If I were President


The If I were President article at Foreign Policy magazine is interesting. Not so much for stark differences in content to Bush's "foreign policy" but stark contrasts in tone.

European integration and demilitarisation has only been achieved with the support of a powerful US military. The realisation of the EU has seen a bitterly divided arena at the time of World War II reach a point where a conflict between European powers is pretty much unimaginable. Equally, the substantial demilitarisation of European countries to the point where we do peace keeping but little else, with exceptions, has deliberately bolstered the power of the US.

The UK & France have nukes but I, having experienced Tony Blair as our Prime Minister as our leader for 6 years, doubt very much whether they would ever be used even in the event of a nuclear attack on the UK.

The US has crafted for itself a role, with the cooperation of others, as "bad cop" versus the EU's "good cop" of mutual understanding, multi-lateralism and faith in international institutions. The authority to exercise that role comes from a perceived "moral authority" as promoter of all things good.

In the face then of worldwide anti-americanism, the correct position for the US is to live up to the role of benign benefactor and that has to start with human rights for its own citizens; restore tolerance of opposing views, return liberty removed in hasty legislation, abolish the death penalty which is inhumane. Continue by working towards a better environment, not being pissy in paying a fair share of international institutions funding, living up to treaty commitments and respecting, yet engaging, differing viewpoints throughout the world.

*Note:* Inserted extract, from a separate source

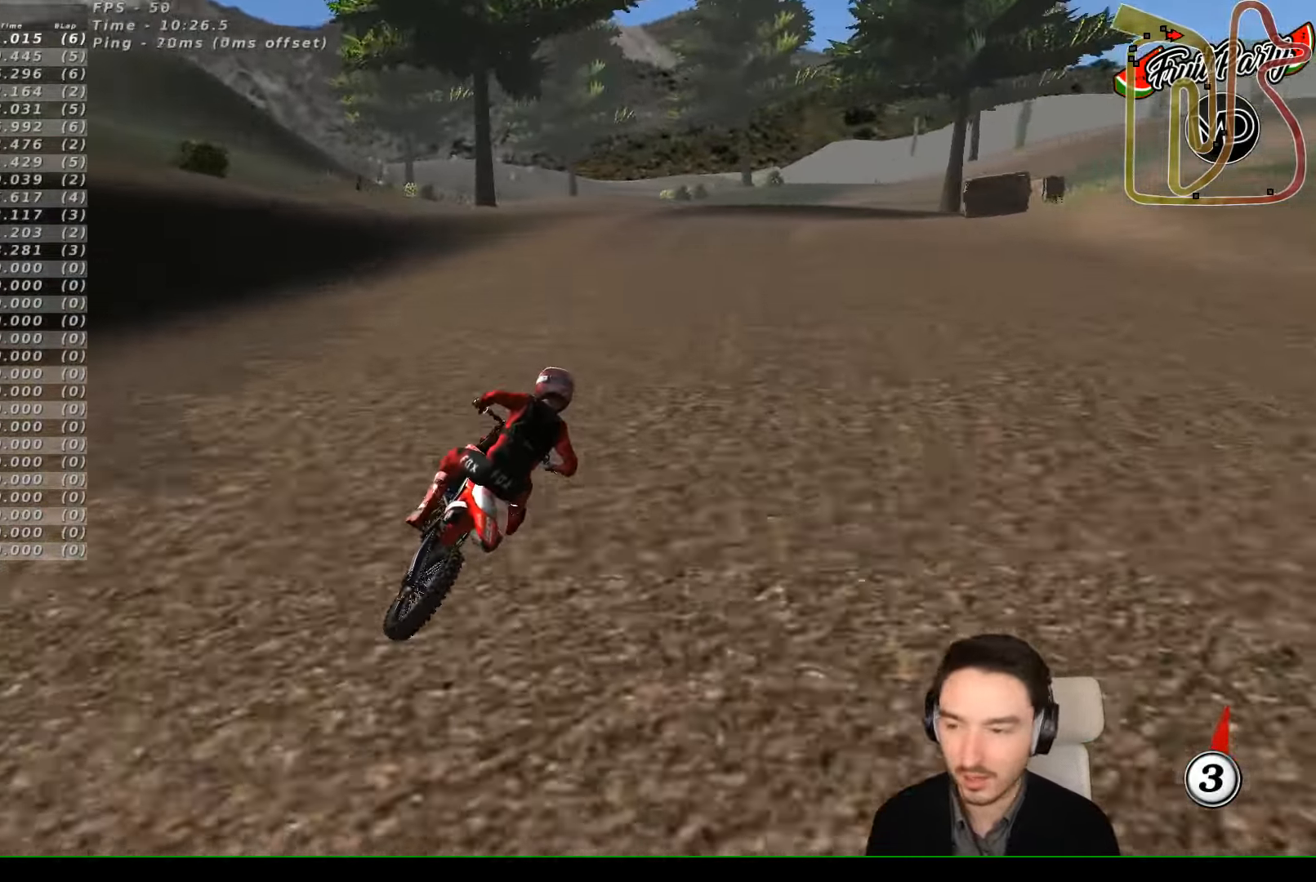
{"buttons": [], "left_stick": "center", "events": []}
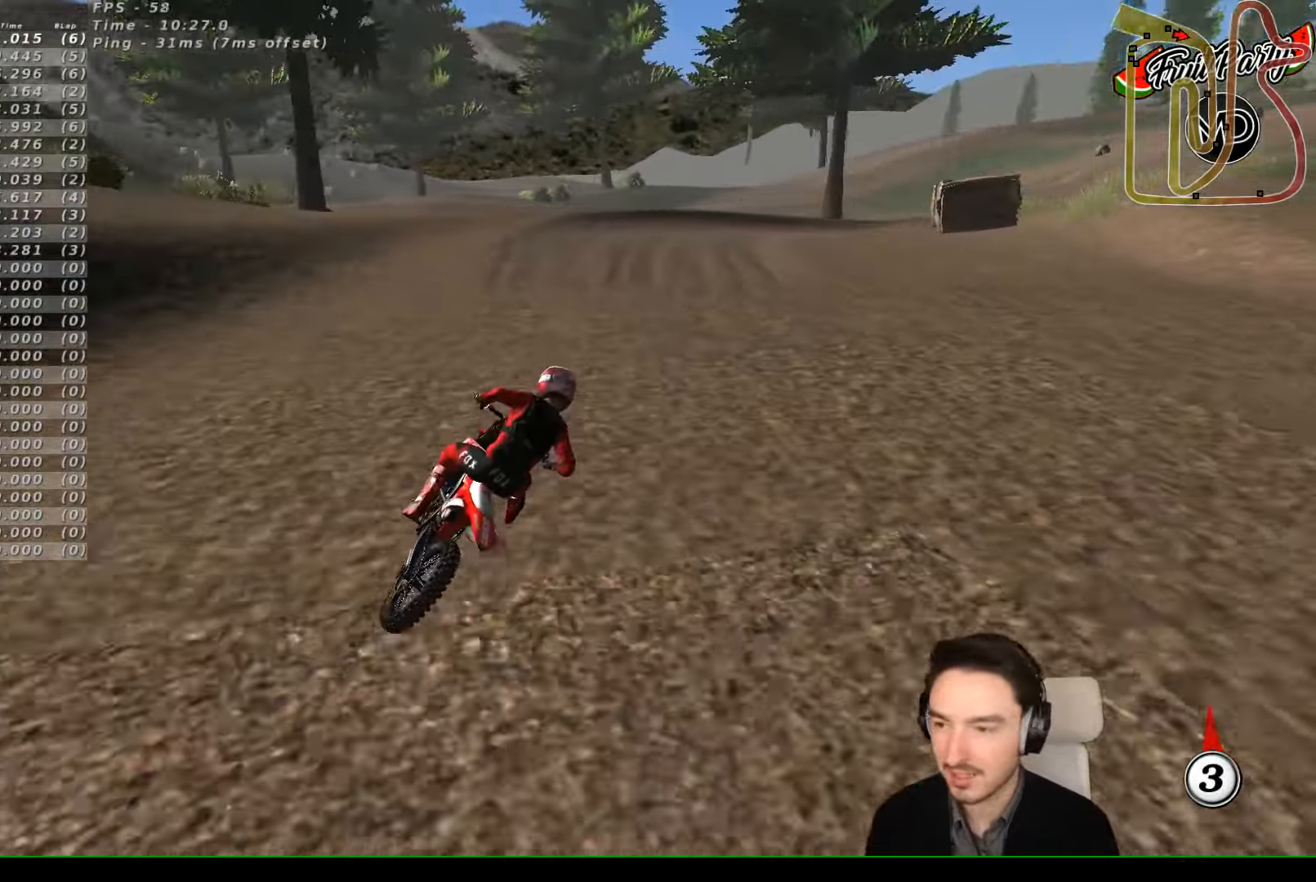
{"buttons": [], "left_stick": "left", "events": [[67, "R2", "down"], [167, "R2", "up"], [267, "R2", "down"], [367, "R2", "up"], [367, "left_stick", "left"]]}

It is undoubtedly in the interest of the US to be the lone superpower, but with this role comes resentment from states who aspire to great military power and individuals or organisations who detest the misapplication of "super" powers. Black and white rhetoric of "victory" in Iraq, winners and losers, good and evil, "with us" or "against us" may serve short term domestic purposes but foments long term international resentment. In my view there is no way to "win" in foreign policy but there is certainly a route to a happy global equilibrium through sensitive dealings and understanding. The US will never "win" if the act of winning involves others being seen to lose.